Secondary Succession:
This succession is found in areas which have been destroyed by earthquakes, fire or floods. This succession is similar to that of primary succession but it takes lesser time. Destroyed grassland takes only 50-100 years to again reach climax community and a forest may take around 200 years.
Term Paper # 6. Ecological Interdependence:
In an environment or ecosystem individuals cannot survive alone. They are dependent on each other. A biotic community is only formed when there is an association of number of different interrelated populations of different species. There are a number of different kinds of interactions existing in nature between plants and animals.

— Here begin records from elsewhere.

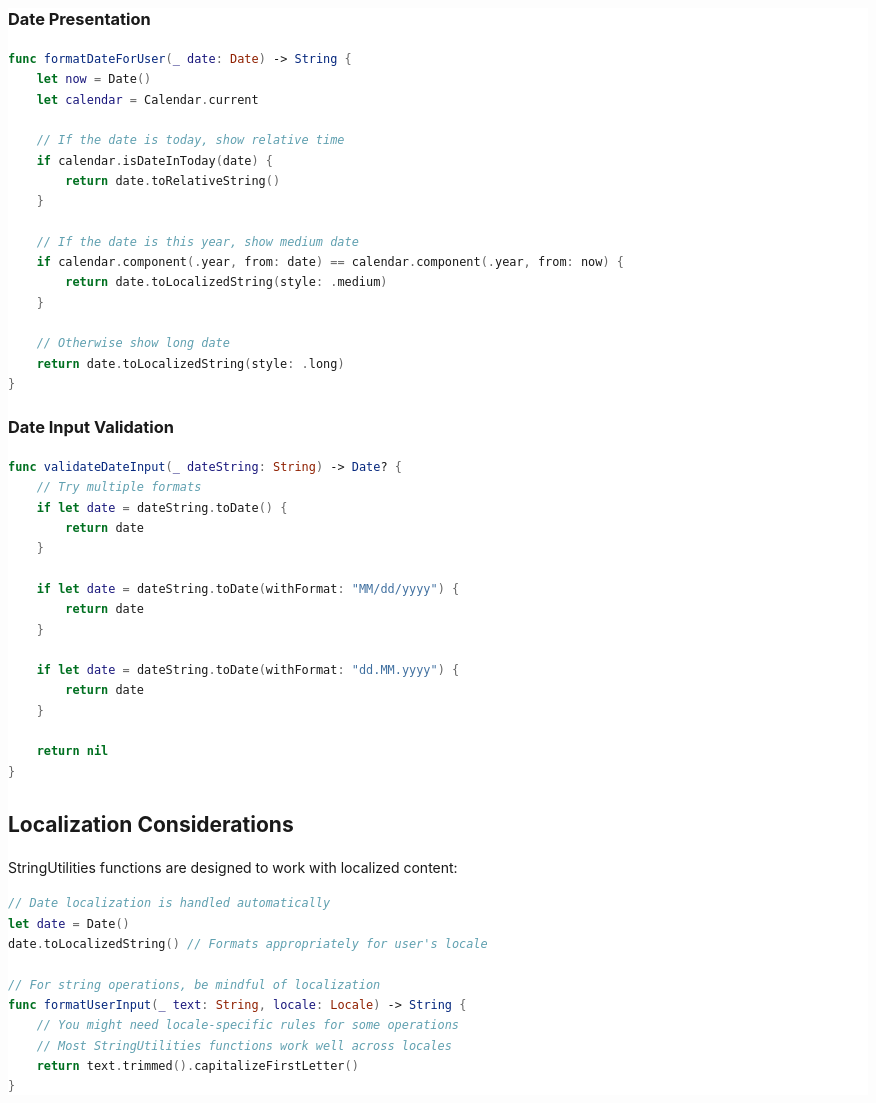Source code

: ### Date Presentation

```swift
func formatDateForUser(_ date: Date) -> String {
    let now = Date()
    let calendar = Calendar.current
    
    // If the date is today, show relative time
    if calendar.isDateInToday(date) {
        return date.toRelativeString()
    }
    
    // If the date is this year, show medium date
    if calendar.component(.year, from: date) == calendar.component(.year, from: now) {
        return date.toLocalizedString(style: .medium)
    }
    
    // Otherwise show long date
    return date.toLocalizedString(style: .long)
}
```

### Date Input Validation

```swift
func validateDateInput(_ dateString: String) -> Date? {
    // Try multiple formats
    if let date = dateString.toDate() {
        return date
    }
    
    if let date = dateString.toDate(withFormat: "MM/dd/yyyy") {
        return date
    }
    
    if let date = dateString.toDate(withFormat: "dd.MM.yyyy") {
        return date
    }
    
    return nil
}
```

## Localization Considerations

StringUtilities functions are designed to work with localized content:

```swift
// Date localization is handled automatically
let date = Date()
date.toLocalizedString() // Formats appropriately for user's locale

// For string operations, be mindful of localization
func formatUserInput(_ text: String, locale: Locale) -> String {
    // You might need locale-specific rules for some operations
    // Most StringUtilities functions work well across locales
    return text.trimmed().capitalizeFirstLetter()
}
```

A few of them are mentioned below:
a. There is interdependence of plants on insects for pollination and in turn insects are dependent on plants for nectar.
b. Plants depend on animals and birds for dispersal of seeds and in turn provide food to birds and animals.
c. Mimicry is a kind of protective measure by animals where they resemble other animals to avoid predation. Generally a weaker animal mimics a stronger animal e.g. viceroy butterfly mimics monarch butterfly which is avoided by birds because of its unpleasant taste (Fig. 16).
d. By camouflage animal blends with their surroundings to save themselves from predators. This can be done by changing the colour or the animal may have a body shape similar to surrounding e.g. stick insect (Carasius morosus) resembles a thin dry twig. Dead leaf butterfly resembles a dry leaf. Praying mantis resembles a green stem (Fig. 16), leaf insect resembles a leaf.
Term Paper # 7. Ecosystem Services:
Many services are provided by an ecosystem, the value of which is not measurable.
A healthy forest ecosystem provides the following life-supporting services:
a. It purifies the air and water.
b. It prevents droughts and floods.
c. It helps in recycling nutrients.
d. It helps in soil formation and enriches the soil.
e. It provides a habitat for a number of animals.
f. It maintains biodiversity and houses a number of animals which help in pollinating plants.